Revealing a folded, yellowed piece of paper hiding underneath.

26

“Asher? You might want to see this.”

Evelyn stepped back, out of the way, and Asher had to take a minute to realize she meant that he should peer into the display niche, and not at her.

It was so hard not to stare at her.

He had thought that marriage would mean becoming bored, itching to find another to speak to besides his wife.

Yet in his case, he found it was the exact opposite — that all he wanted was more of Evelyn, that the more he knew her, the more he wanted her.

As her fresh scent swirled around him, he closed his eyes, telling himself to focus on what she was showing him, not on her scent or on the way her bottom looked as she leaned over, her dress pulled tight around her.

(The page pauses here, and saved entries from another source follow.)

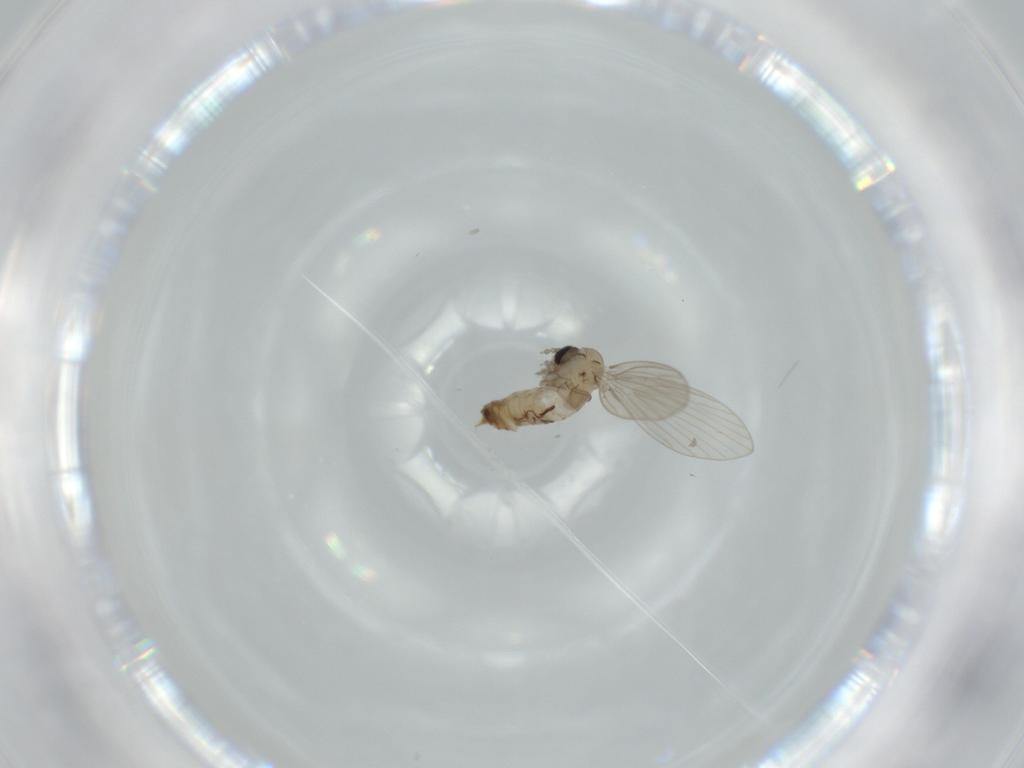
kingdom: Animalia
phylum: Arthropoda
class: Insecta
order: Diptera
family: Psychodidae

He was struck in that moment by how strongly he wanted to make it clear – to her and anyone else who might wonder – that she washis, that he would do anything to make sure another man didn’t touch her, didn’t even look at her the way he was.

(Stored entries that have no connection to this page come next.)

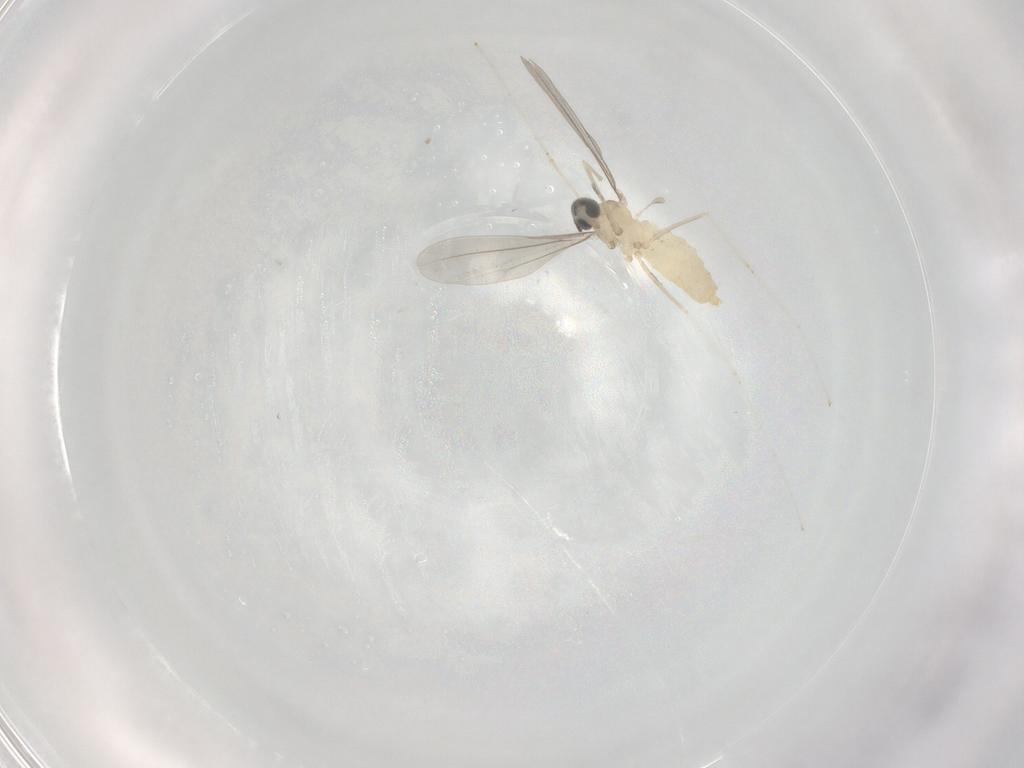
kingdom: Animalia
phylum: Arthropoda
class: Insecta
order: Diptera
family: Cecidomyiidae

Then she moved out of the way, and he saw what had caught her attention.

A piece of paper. Folded. Yellowed. He reached in and pulled it out, shocked at what he was staring at when he opened it.

Evelyn leaned up to read it along with him, and, unable to take the time to even leave the room to find somewhere better to sit, he folded his legs beneath him and took a seat right there on the wooden floor of the gallery, his ancestors looking on from their places in their portraits among the landscapes and other statues that dotted the room.

His breath caught in his throat at what was before him, his hands beginning to tremble ever so slightly.

For Asher knew that writing nearly better than his own.

He had read it, again and again, as he had pored over documents, ledgers, all of the information he needed to properly run the estate.

“What is it?” Evelyn said. “What’s wrong?”

“My father wrote this,” he said, his voice flat.

“Are you certain?”

“Completely,” he said. “It’s all there. My father discovered that Lord Norwood — or possibly his predecessor, that part is unclear — was involved in seditious dealings with a foreign power. If this came out, not only would Lord Norwood be tried for treason, but all of our dealings with our allies would be at risk. To know that this level of discussion was occurring could be catastrophic.”

Evelyn leaned over his shoulder to get a better look herself.

“It has all of the details,” she murmured, the slight puff of her breath on the back of his neck distracting him. “It even says where to find the correspondence that proves he was selling intelligence to a foreign agent. Look, there’s a list of accomplices.”

“That’s why Norwood wanted the diamond,” Asher said.

“Knowing this, I would have thought that he was the one who had stolen it,” Evelyn said. “But how could that be possible if the note is here, in our house?”